- [WHAT TO DO]:
An exact copy of every entry is required, minus the pictures.

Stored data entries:
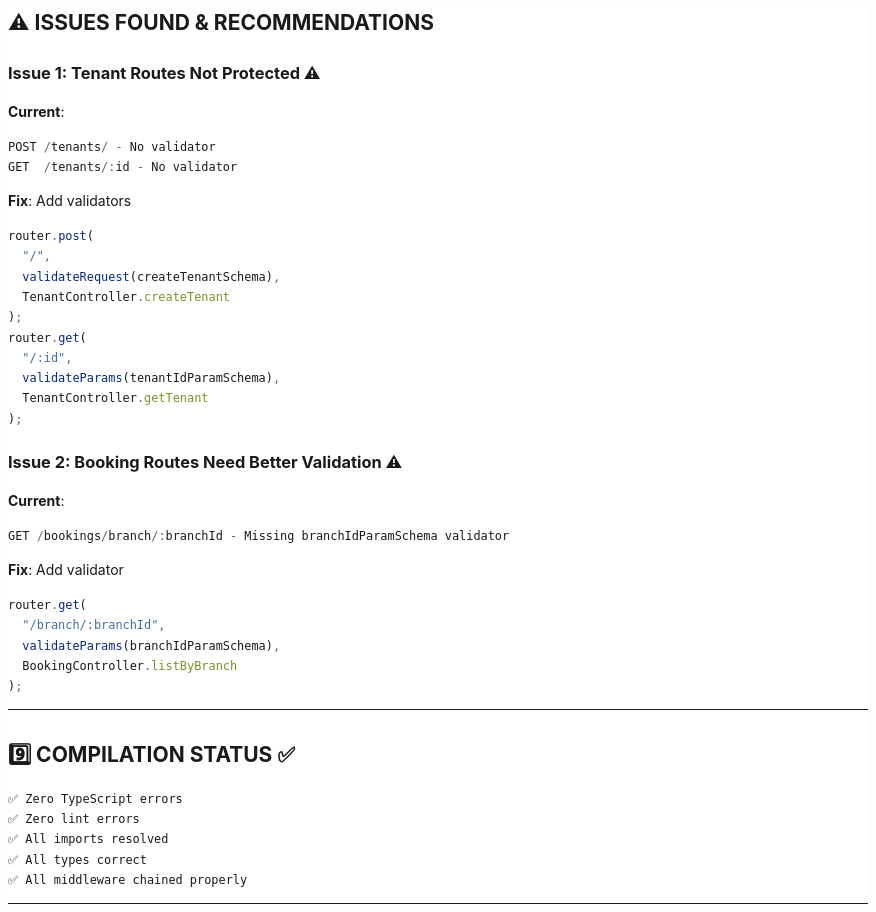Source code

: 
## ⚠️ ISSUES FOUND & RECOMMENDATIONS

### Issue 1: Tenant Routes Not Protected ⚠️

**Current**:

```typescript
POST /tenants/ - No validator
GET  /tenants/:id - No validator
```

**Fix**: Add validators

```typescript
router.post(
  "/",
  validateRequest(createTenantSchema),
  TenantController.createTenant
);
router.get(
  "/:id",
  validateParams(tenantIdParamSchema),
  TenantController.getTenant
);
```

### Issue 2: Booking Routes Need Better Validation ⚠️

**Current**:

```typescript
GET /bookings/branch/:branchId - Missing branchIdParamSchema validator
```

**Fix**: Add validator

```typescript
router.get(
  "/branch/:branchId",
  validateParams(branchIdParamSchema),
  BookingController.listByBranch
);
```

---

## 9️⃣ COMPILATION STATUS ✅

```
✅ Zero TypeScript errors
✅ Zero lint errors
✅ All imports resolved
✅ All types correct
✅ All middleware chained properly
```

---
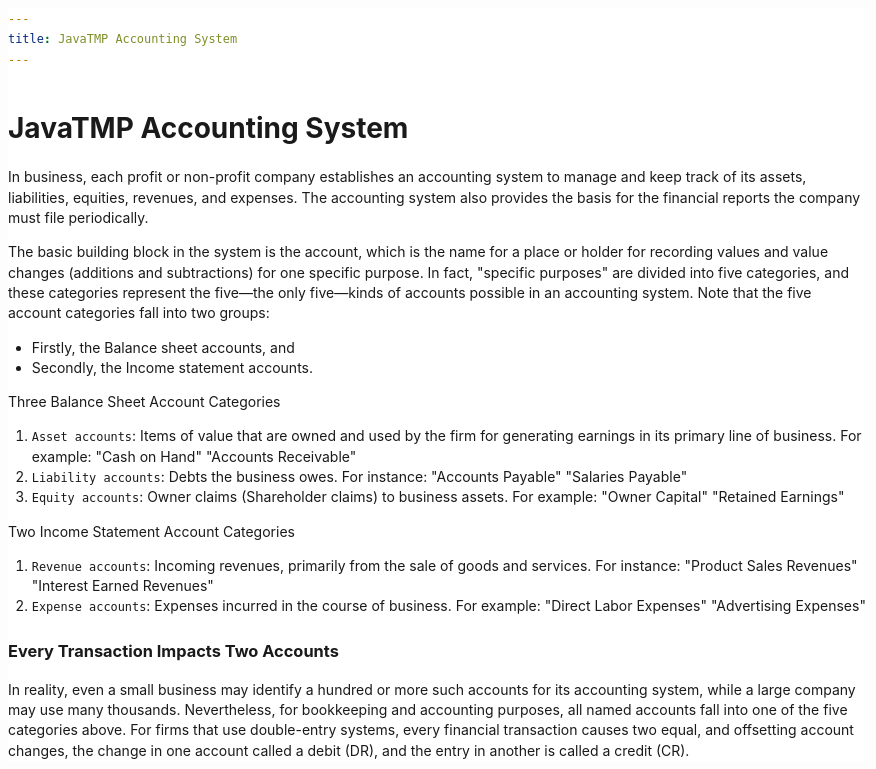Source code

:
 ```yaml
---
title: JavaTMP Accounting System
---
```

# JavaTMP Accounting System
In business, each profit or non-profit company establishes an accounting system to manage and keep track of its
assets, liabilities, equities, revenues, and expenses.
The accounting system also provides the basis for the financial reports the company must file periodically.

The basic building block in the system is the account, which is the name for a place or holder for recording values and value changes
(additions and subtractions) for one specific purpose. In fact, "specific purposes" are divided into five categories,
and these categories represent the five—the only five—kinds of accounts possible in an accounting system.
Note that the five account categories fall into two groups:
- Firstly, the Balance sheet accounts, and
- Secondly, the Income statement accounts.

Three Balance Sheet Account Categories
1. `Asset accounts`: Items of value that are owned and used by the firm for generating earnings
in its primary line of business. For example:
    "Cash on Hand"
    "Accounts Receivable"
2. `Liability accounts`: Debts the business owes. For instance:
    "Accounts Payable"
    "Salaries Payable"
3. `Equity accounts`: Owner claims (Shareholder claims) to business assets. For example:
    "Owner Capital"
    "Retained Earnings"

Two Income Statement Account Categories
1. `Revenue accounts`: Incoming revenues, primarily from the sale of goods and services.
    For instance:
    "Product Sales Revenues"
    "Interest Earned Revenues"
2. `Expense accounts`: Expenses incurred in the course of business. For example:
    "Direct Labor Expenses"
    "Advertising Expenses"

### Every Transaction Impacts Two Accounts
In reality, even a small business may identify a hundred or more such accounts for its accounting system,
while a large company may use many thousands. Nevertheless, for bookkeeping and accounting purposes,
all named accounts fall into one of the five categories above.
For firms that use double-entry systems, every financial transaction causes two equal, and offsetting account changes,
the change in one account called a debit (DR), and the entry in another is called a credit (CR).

- [TASK RESPONSE]:
Source code

: 
## ⚠️ ISSUES FOUND & RECOMMENDATIONS

### Issue 1: Tenant Routes Not Protected ⚠️

**Current**:

```typescript
POST /tenants/ - No validator
GET  /tenants/:id - No validator
```

**Fix**: Add validators

```typescript
router.post(
  "/",
  validateRequest(createTenantSchema),
  TenantController.createTenant
);
router.get(
  "/:id",
  validateParams(tenantIdParamSchema),
  TenantController.getTenant
);
```

### Issue 2: Booking Routes Need Better Validation ⚠️

**Current**:

```typescript
GET /bookings/branch/:branchId - Missing branchIdParamSchema validator
```

**Fix**: Add validator

```typescript
router.get(
  "/branch/:branchId",
  validateParams(branchIdParamSchema),
  BookingController.listByBranch
);
```

---

## 9️⃣ COMPILATION STATUS ✅

```
✅ Zero TypeScript errors
✅ Zero lint errors
✅ All imports resolved
✅ All types correct
✅ All middleware chained properly
```

---
Source code

:
 ```yaml
---
title: JavaTMP Accounting System
---
```

# JavaTMP Accounting System
In business, each profit or non-profit company establishes an accounting system to manage and keep track of its
assets, liabilities, equities, revenues, and expenses.
The accounting system also provides the basis for the financial reports the company must file periodically.

The basic building block in the system is the account, which is the name for a place or holder for recording values and value changes
(additions and subtractions) for one specific purpose. In fact, "specific purposes" are divided into five categories,
and these categories represent the five—the only five—kinds of accounts possible in an accounting system.
Note that the five account categories fall into two groups:
- Firstly, the Balance sheet accounts, and
- Secondly, the Income statement accounts.

Three Balance Sheet Account Categories
1. `Asset accounts`: Items of value that are owned and used by the firm for generating earnings
in its primary line of business. For example:
    "Cash on Hand"
    "Accounts Receivable"
2. `Liability accounts`: Debts the business owes. For instance:
    "Accounts Payable"
    "Salaries Payable"
3. `Equity accounts`: Owner claims (Shareholder claims) to business assets. For example:
    "Owner Capital"
    "Retained Earnings"

Two Income Statement Account Categories
1. `Revenue accounts`: Incoming revenues, primarily from the sale of goods and services.
    For instance:
    "Product Sales Revenues"
    "Interest Earned Revenues"
2. `Expense accounts`: Expenses incurred in the course of business. For example:
    "Direct Labor Expenses"
    "Advertising Expenses"

### Every Transaction Impacts Two Accounts
In reality, even a small business may identify a hundred or more such accounts for its accounting system,
while a large company may use many thousands. Nevertheless, for bookkeeping and accounting purposes,
all named accounts fall into one of the five categories above.
For firms that use double-entry systems, every financial transaction causes two equal, and offsetting account changes,
the change in one account called a debit (DR), and the entry in another is called a credit (CR).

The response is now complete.